» Request 1
Please reproduce the chart records below word for word, every one of them, and omit the pictures.

Top of Excerpt provided

A common question posed by many LinkedIn users (including clients who hire me to build their personal brand on LinkedIn) is how to protect their profile visibility and increase privacy. Though it may seem contrary to desire more privacy on a forward-facing site such as LinkedIn, there are many lawyers and professionals who want to restrict visibility and activity to others — whether by being incognito when searching or sharing updates to their profiles.
There are a few privacy settings on LinkedIn you can adjust for increased anonymity to protect your own searches or personal information that you don’t want others seeing. Below are examples of settings you may wish to consider turning on or off based on personal preference. Important to note, these will be located under the “settings and privacy” tab that you access when you click on “me” to view your profile.
Turn On “Private Mode” For Viewing Other Profiles
If you’re job searching, you may prefer to do so in private or stealth mode. This means that others will not see if you’ve viewed their profile. However, unless you are using LinkedIn Premium (LinkedIn’s paid service), LinkedIn will then preclude you from knowing who has viewed your profile if you’re in private mode.

Bottom of Excerpt provided
Top of Data section

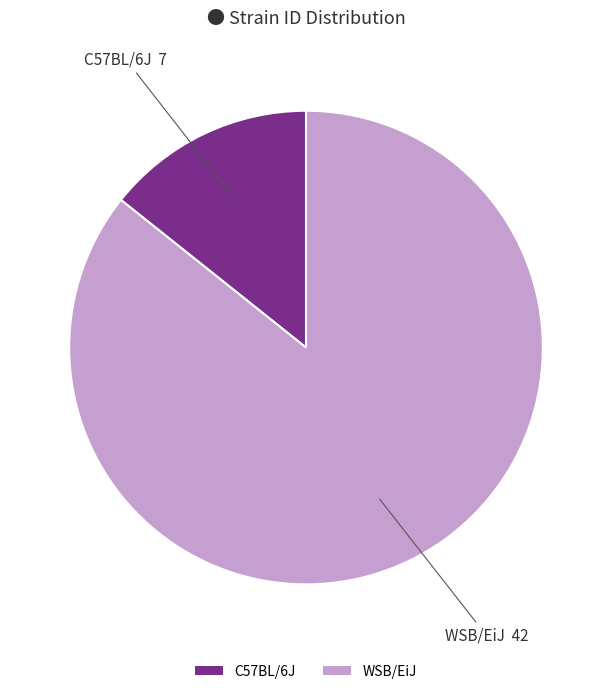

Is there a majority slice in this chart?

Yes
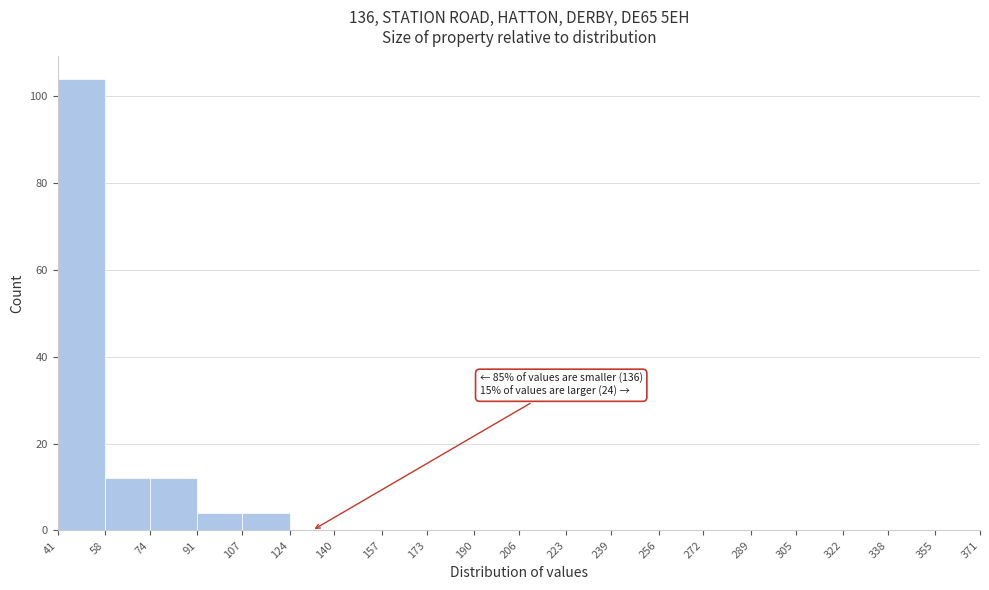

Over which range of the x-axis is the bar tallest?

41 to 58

Bottom of Data section

» Request 2
Translate this sentence from the LinkedIn privacy text into Spanish: "This means that others will not see if you’ve viewed their profile."

» Your response 1
Is there a majority slice in this chart?

Yes

Over which range of the x-axis is the bar tallest?

41 to 58

» Your response 2
Esto significa que los demás no verán si has visto su perfil.